=== Section Start ===

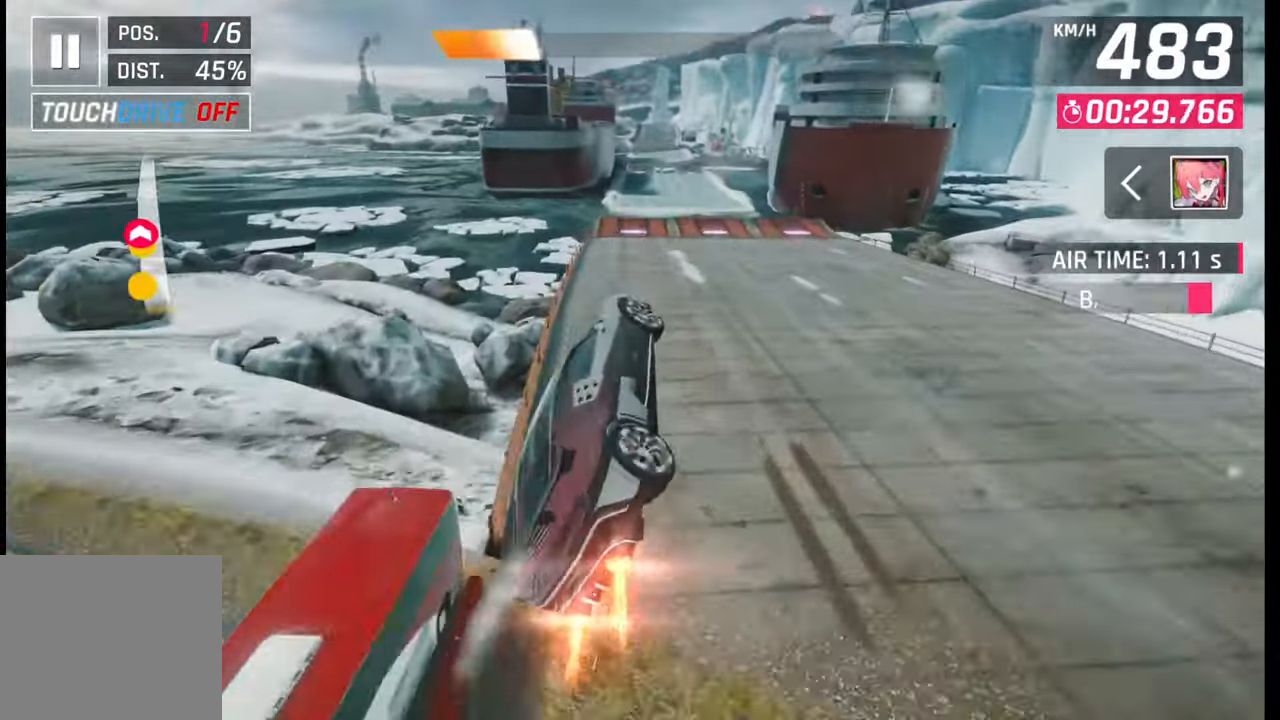
{"buttons": [], "left_stick": "center", "right_stick": "center", "events": [[17, "R1", "up"], [217, "SQUARE", "down"], [267, "left_stick", "center"], [283, "SQUARE", "up"], [367, "CROSS", "down"], [450, "CROSS", "up"]]}
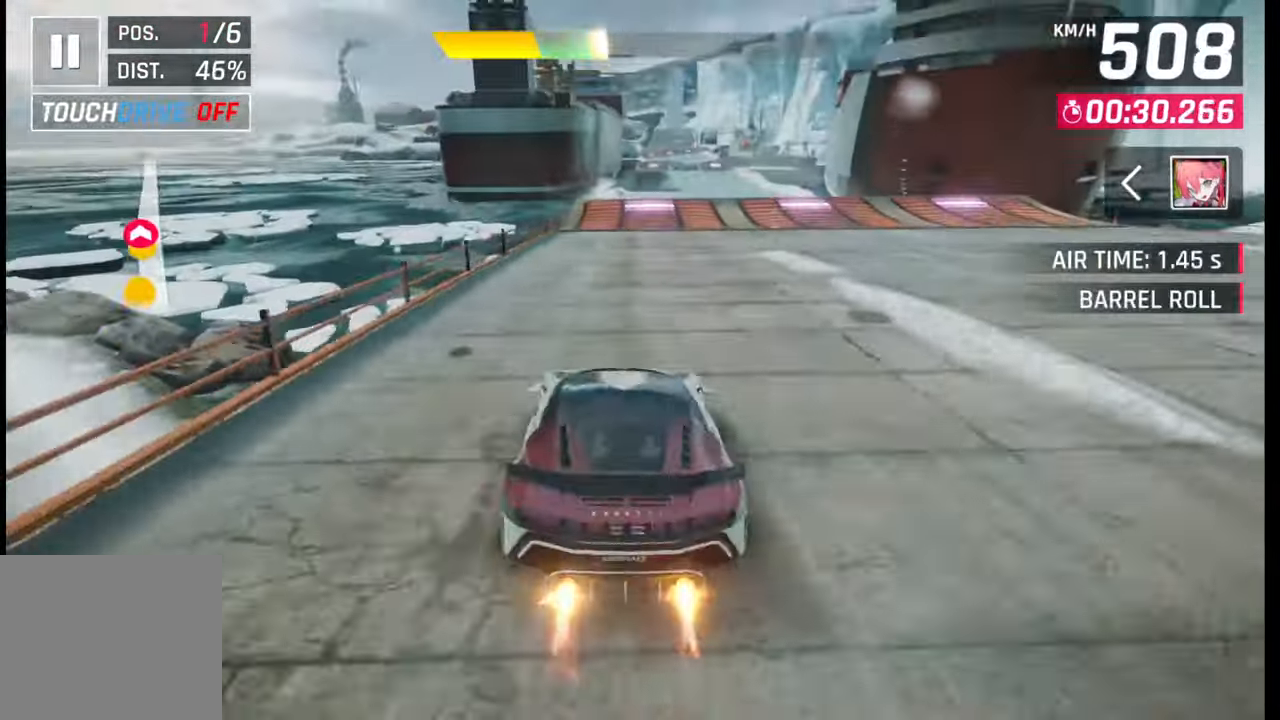
{"buttons": ["CROSS", "R1"], "left_stick": "center", "right_stick": "center", "events": [[150, "SQUARE", "down"], [183, "SQUARE", "up"], [333, "CROSS", "down"], [367, "R1", "down"], [417, "CROSS", "up"], [417, "R1", "up"], [483, "CROSS", "down"], [500, "R1", "down"]]}
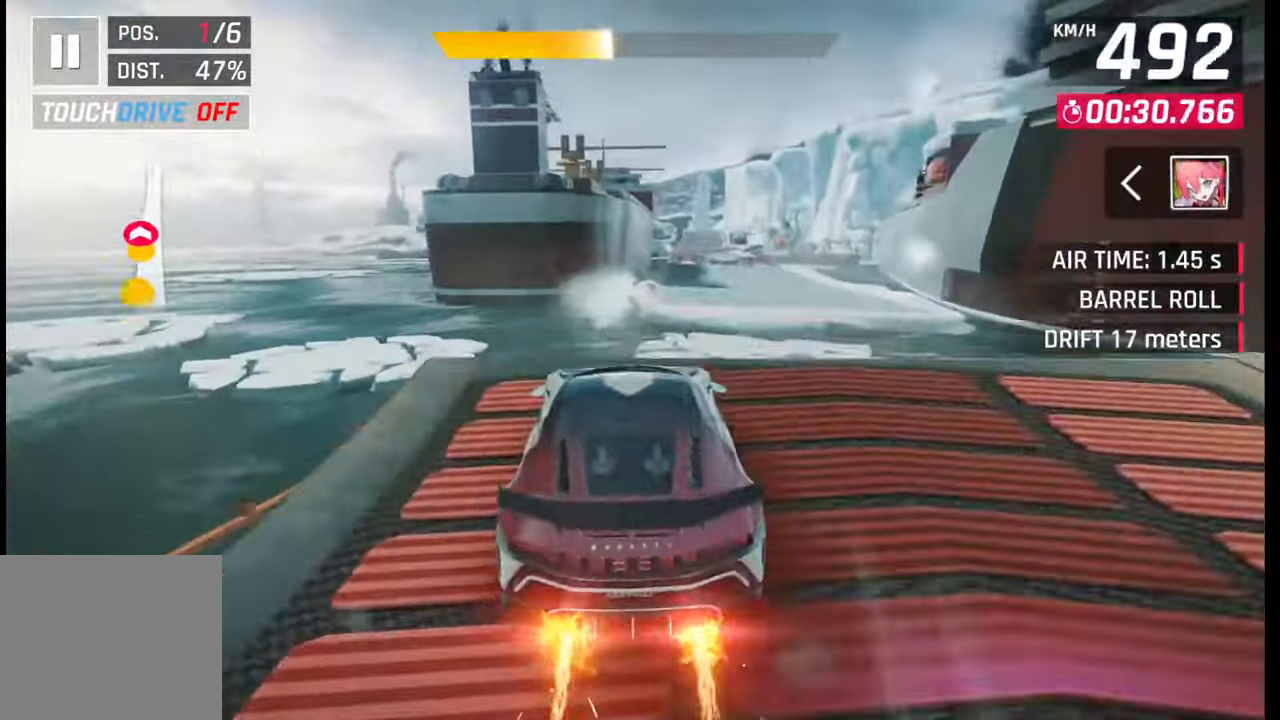
{"buttons": ["CROSS", "R1"], "left_stick": "right", "right_stick": "center", "events": [[67, "CROSS", "up"], [83, "R1", "up"], [133, "CROSS", "down"], [133, "R1", "down"], [133, "left_stick", "right"], [233, "CROSS", "up"], [233, "R1", "up"], [317, "CROSS", "down"], [383, "CROSS", "up"], [417, "left_stick", "center"], [450, "CROSS", "down"], [450, "R1", "down"], [500, "left_stick", "right"]]}
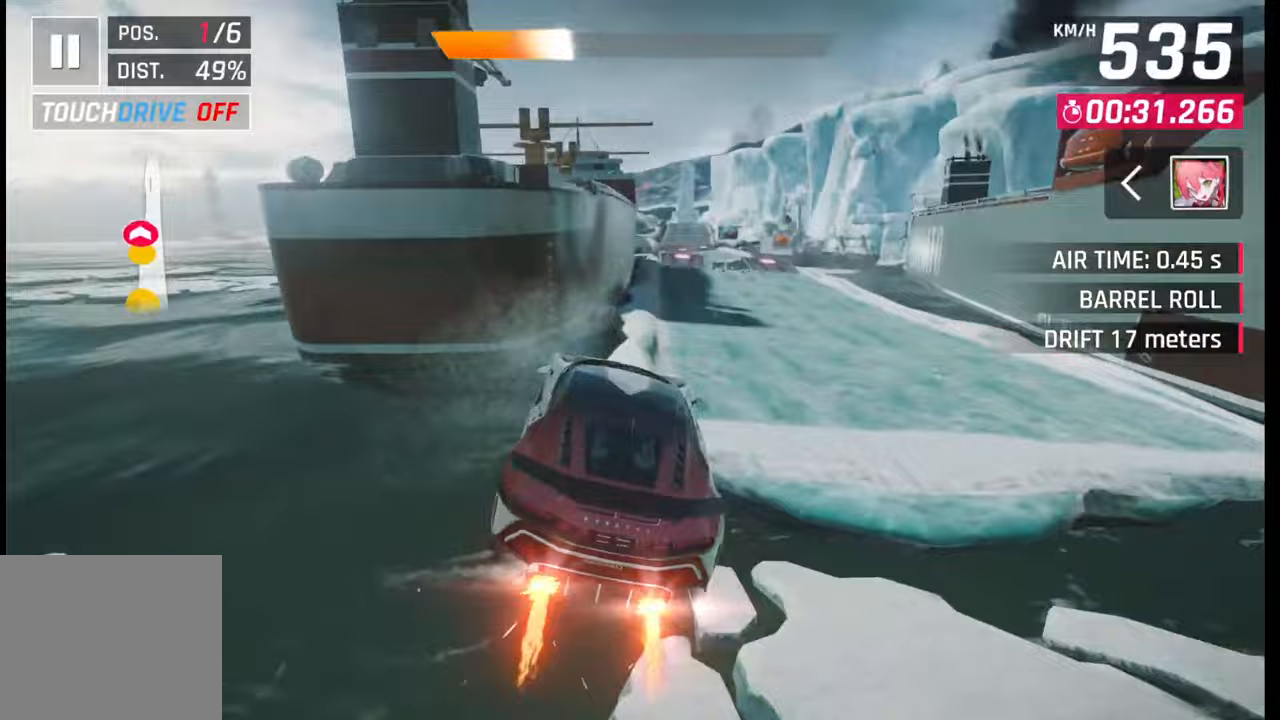
{"buttons": [], "left_stick": "right", "right_stick": "center", "events": [[67, "CROSS", "up"], [67, "R1", "up"], [117, "left_stick", "center"], [267, "SQUARE", "down"], [317, "SQUARE", "up"], [333, "left_stick", "right"], [383, "CROSS", "down"], [383, "R1", "down"], [467, "CROSS", "up"], [483, "R1", "up"]]}
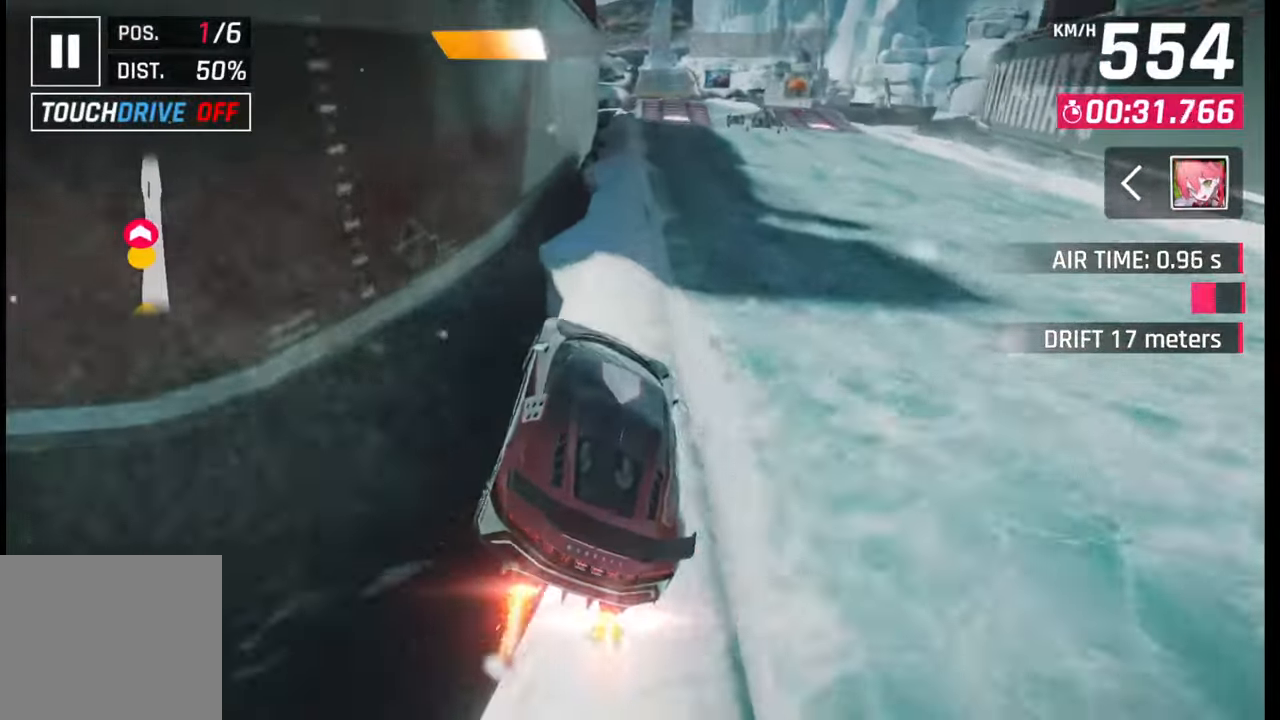
{"buttons": ["CROSS", "R1"], "left_stick": "right", "right_stick": "center", "events": [[17, "left_stick", "center"], [33, "CROSS", "down"], [33, "R1", "down"], [133, "CROSS", "up"], [133, "R1", "up"], [183, "R1", "down"], [200, "CROSS", "down"], [283, "CROSS", "up"], [300, "R1", "up"], [333, "left_stick", "right"], [350, "CROSS", "down"], [350, "R1", "down"], [433, "CROSS", "up"], [450, "R1", "up"], [483, "R1", "down"], [500, "CROSS", "down"]]}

=== Section End ===

PROBLEM DESCRIPTION:
Task for the records above: copy every line in which the word "SQUARE" occurs.

THE COMPLETED TASK:
{"buttons": [], "left_stick": "center", "right_stick": "center", "events": [[17, "R1", "up"], [217, "SQUARE", "down"], [267, "left_stick", "center"], [283, "SQUARE", "up"], [367, "CROSS", "down"], [450, "CROSS", "up"]]}
{"buttons": ["CROSS", "R1"], "left_stick": "center", "right_stick": "center", "events": [[150, "SQUARE", "down"], [183, "SQUARE", "up"], [333, "CROSS", "down"], [367, "R1", "down"], [417, "CROSS", "up"], [417, "R1", "up"], [483, "CROSS", "down"], [500, "R1", "down"]]}
{"buttons": [], "left_stick": "right", "right_stick": "center", "events": [[67, "CROSS", "up"], [67, "R1", "up"], [117, "left_stick", "center"], [267, "SQUARE", "down"], [317, "SQUARE", "up"], [333, "left_stick", "right"], [383, "CROSS", "down"], [383, "R1", "down"], [467, "CROSS", "up"], [483, "R1", "up"]]}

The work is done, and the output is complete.